■ ACTION ITEM
The listing that follows must be retyped exactly, without its pictures.

■ TASK DATA
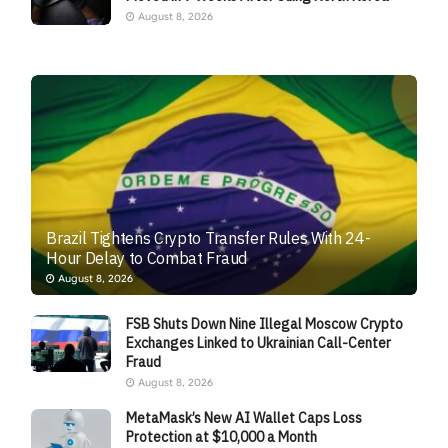
August 8, 2026
Brazil Tightens Crypto Transfer Rules With 24-
Hour Delay to Combat Fraud
August 8, 2026
FSB Shuts Down Nine Illegal Moscow Crypto
Exchanges Linked to Ukrainian Call-Center
Fraud
August 8, 2026
MetaMask’s New AI Wallet Caps Loss
Protection at $10,000 a Month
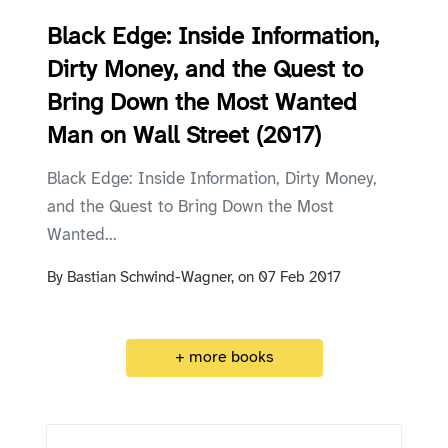
Black Edge: Inside Information,
Dirty Money, and the Quest to
Bring Down the Most Wanted
Man on Wall Street (2017)
Black Edge: Inside Information, Dirty Money,
and the Quest to Bring Down the Most
Wanted...
By
Bastian Schwind-Wagner,
on
07 Feb 2017
+ more books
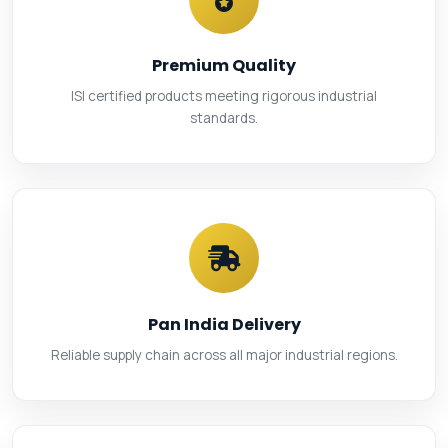
Premium Quality
ISI certified products meeting rigorous industrial
standards.
Pan India Delivery
Reliable supply chain across all major industrial regions.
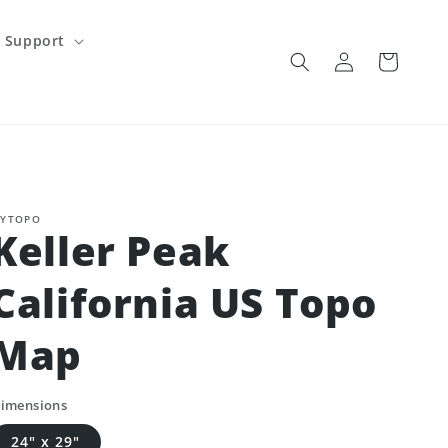
Support
Log
Cart
in
YTOPO
Keller Peak
California US Topo
Map
imensions
24" x 29"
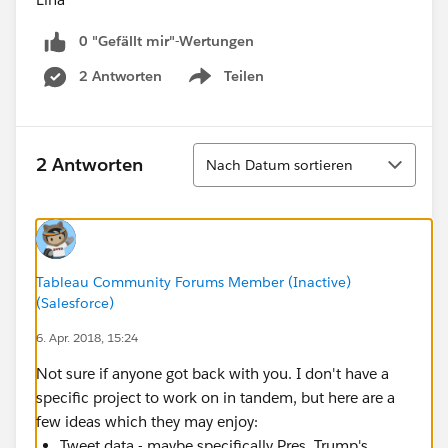
0 "Gefällt mir"-Wertungen
2 Antworten
Teilen
Show menu
Sortieren
2 Antworten
Nach Datum sortieren
Tableau Community Forums Member (Inactive)
(Salesforce)
6. Apr. 2018, 15:24
Not sure if anyone got back with you. I don't have a
specific project to work on in tandem, but here are a
few ideas which they may enjoy:
Tweet data - maybe specifically Pres. Trump's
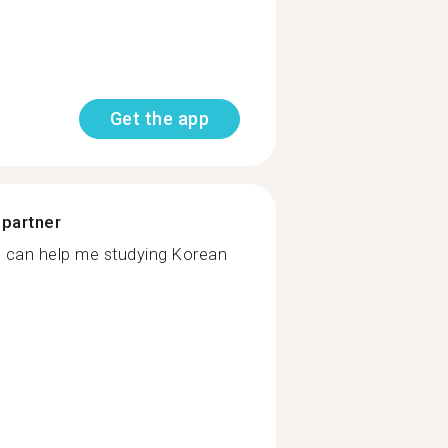
Get the app
 partner
 can help me studying Korean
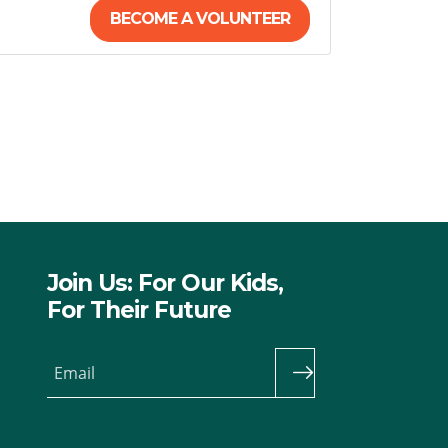
BECOME A VOLUNTEER
Join Us: For Our Kids,
For Their Future
Email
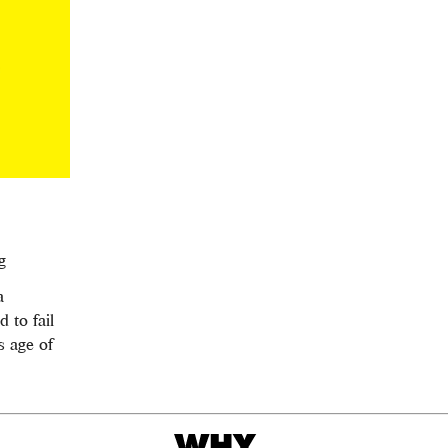
g
a
 to fail
s age of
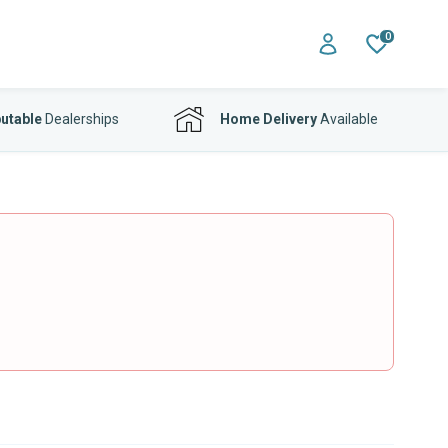
0
utable
Dealerships
Home Delivery
Available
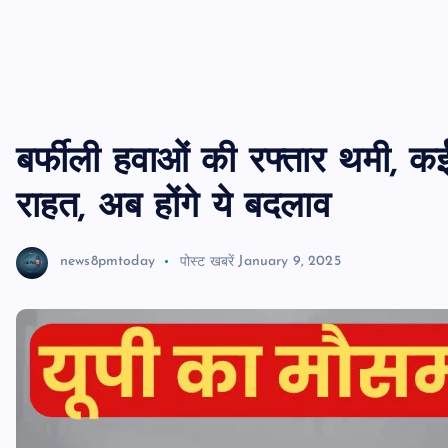
बर्फीली हवाओं की रफ्तार थमी, कई
राहत, अब होंगे ये बदलाव
news8pmtoday
पोस्ट खबरें
January 9, 2025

■ SOLUTION TO THE PROBLEM
August 8, 2026
Brazil Tightens Crypto Transfer Rules With 24-
Hour Delay to Combat Fraud
August 8, 2026
FSB Shuts Down Nine Illegal Moscow Crypto
Exchanges Linked to Ukrainian Call-Center
Fraud
August 8, 2026
MetaMask’s New AI Wallet Caps Loss
Protection at $10,000 a Month
Black Edge: Inside Information,
Dirty Money, and the Quest to
Bring Down the Most Wanted
Man on Wall Street (2017)
Black Edge: Inside Information, Dirty Money,
and the Quest to Bring Down the Most
Wanted...
By
Bastian Schwind-Wagner,
on
07 Feb 2017
+ more books
Premium Quality
ISI certified products meeting rigorous industrial
standards.
Pan India Delivery
Reliable supply chain across all major industrial regions.
Support
Log
Cart
in
YTOPO
Keller Peak
California US Topo
Map
imensions
24" x 29"
0 "Gefällt mir"-Wertungen
2 Antworten
Teilen
Show menu
Sortieren
2 Antworten
Nach Datum sortieren
Tableau Community Forums Member (Inactive)
(Salesforce)
6. Apr. 2018, 15:24
Not sure if anyone got back with you. I don't have a
specific project to work on in tandem, but here are a
few ideas which they may enjoy:
Tweet data - maybe specifically Pres. Trump's
Get the app
 partner
 can help me studying Korean
BECOME A VOLUNTEER
Join Us: For Our Kids,
For Their Future
Email
g
a
 to fail
s age of
0
utable
Dealerships
Home Delivery
Available
बर्फीली हवाओं की रफ्तार थमी, कई
राहत, अब होंगे ये बदलाव
news8pmtoday
पोस्ट खबरें
January 9, 2025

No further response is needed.